While we all hope that our state can flatten the curve of COVID-19 infection in weeks and keep it flat, it may take months. These are some of the things we're doing to help take care of folks who are teleworking and studying from home, while also working to improve safety both now and in the fast-approaching fire season.”Pedro Pizarro, Edison International President and CEO
In addition to postponing noncritical work to a later date, the utility is working to make the outages shorter whenever possible. Sometimes crews can work on power lines while they are still energized, but other times the lines need to be turned off to keep workers and communities safe.

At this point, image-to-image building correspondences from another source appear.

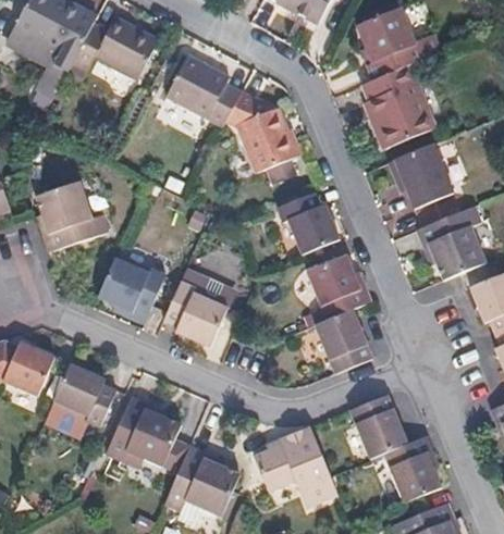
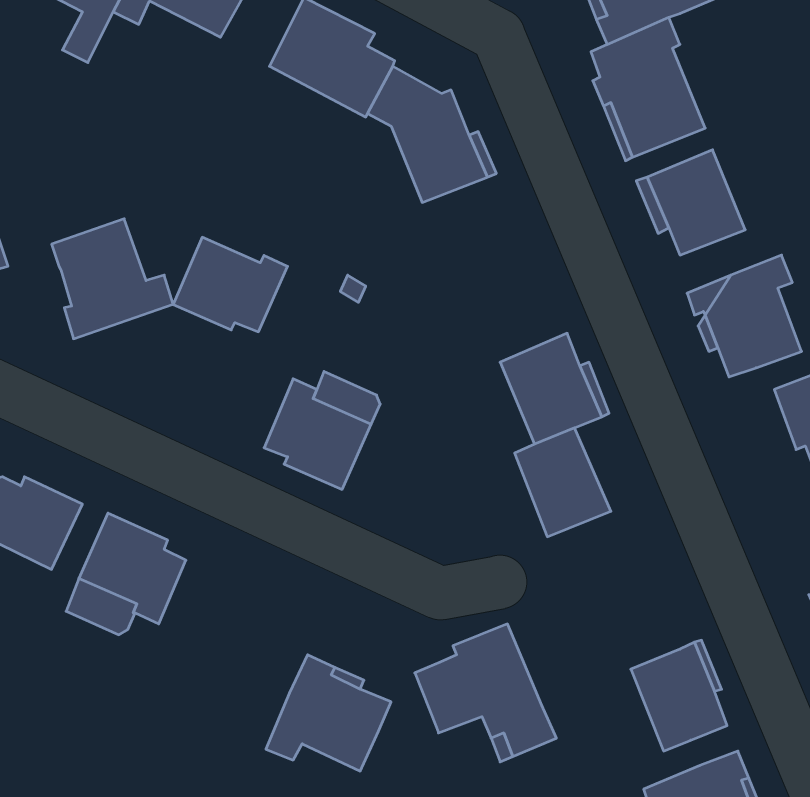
building: [276,191,340,254] -> none
building: [97,258,165,314] -> [173,237,288,332]
building: [349,395,407,460] -> none
building: [106,396,196,469] -> none

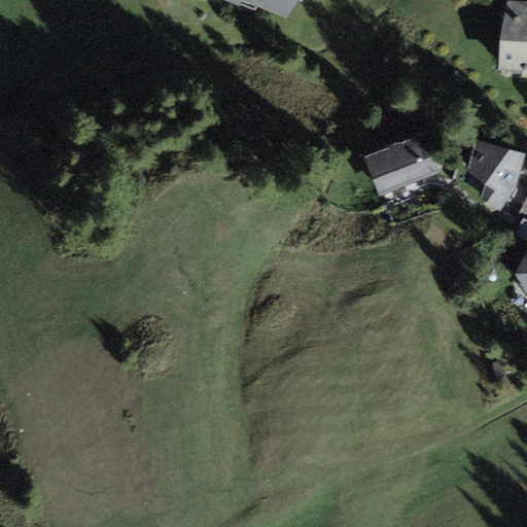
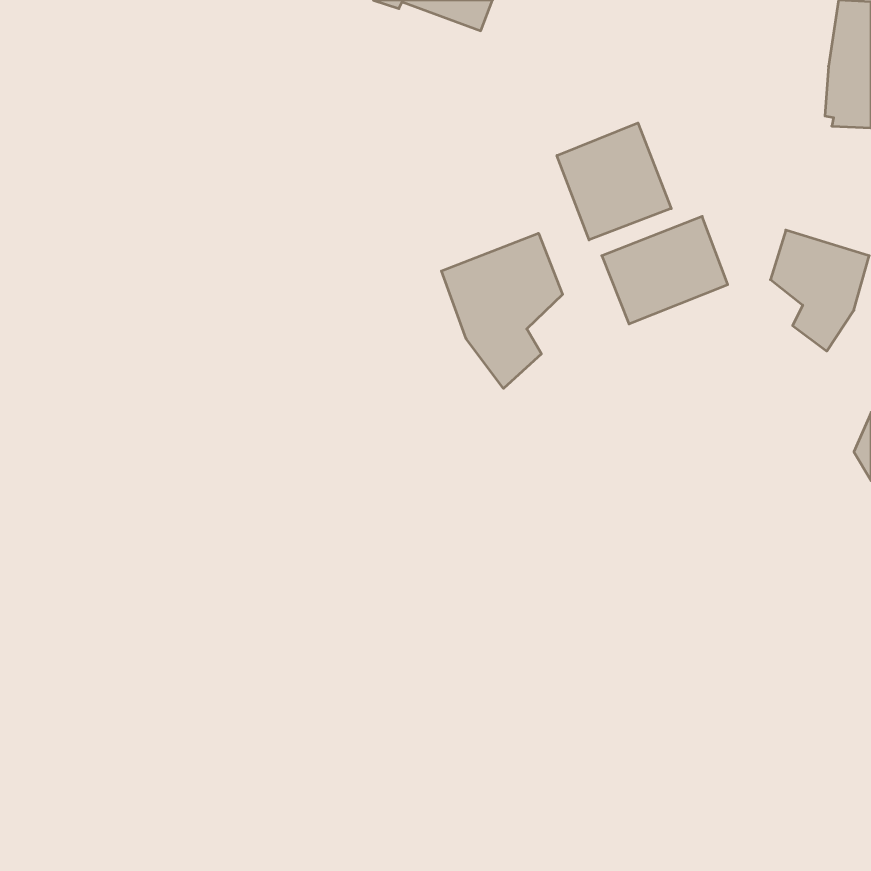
building: none -> [557,123,671,240]
building: none -> [441,233,563,388]

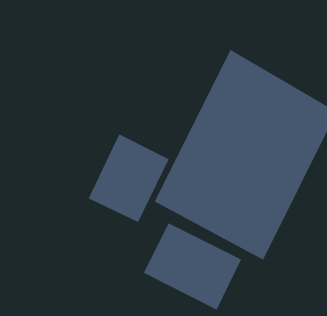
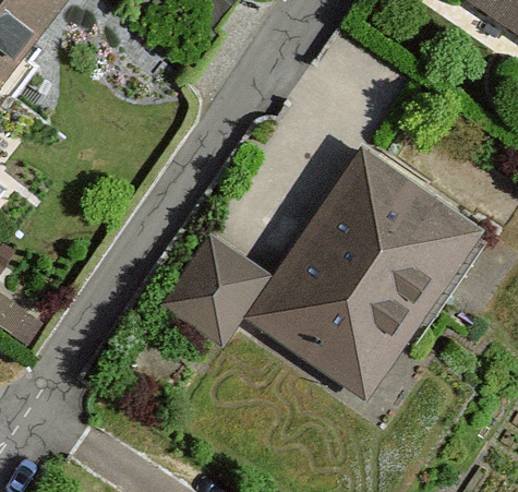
building: [143,223,242,311] -> none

Critical work that is continuing includes work that is an emergency or poses a near-term safety issue, such as repairs to or replacement of a pole after it is hit by a car. It could also be an outage that if not taken care of could pose a much larger, more dangerous outage in the near future. And with wildfire season around the corner, the critical work may involve installing covered conductor to avoid a devastating wildfire and reduce the need for Public Safety Power Shutoffs.
“Cal Fire's 2020 fire season outlook, in spite of all the good weather we've had, currently projects above normal fire conditions this spring across Southern California. So, it's only a matter of time,” said Pizarro. “Every mile of bare wire replaced with covered conductor in a high fire risk area means that much less risk of a catastrophic fire when the peak season begins.”
SCE recently added capacity and now has 27 megawatts of mobile backup generators to help the most critically affected customers during some of these outages.
SCE has also stopped all service disconnections for nonpayment, waived late fees when requested and is working with customers on payment plans.
“While we all hope that our state can flatten the curve of COVID-19 infection in weeks and keep it flat, it may take months,” said Pizarro. “These are some of the things we're doing to help take care of folks who are teleworking and studying from home, while also working to improve safety both now and in the fast-approaching fire season.”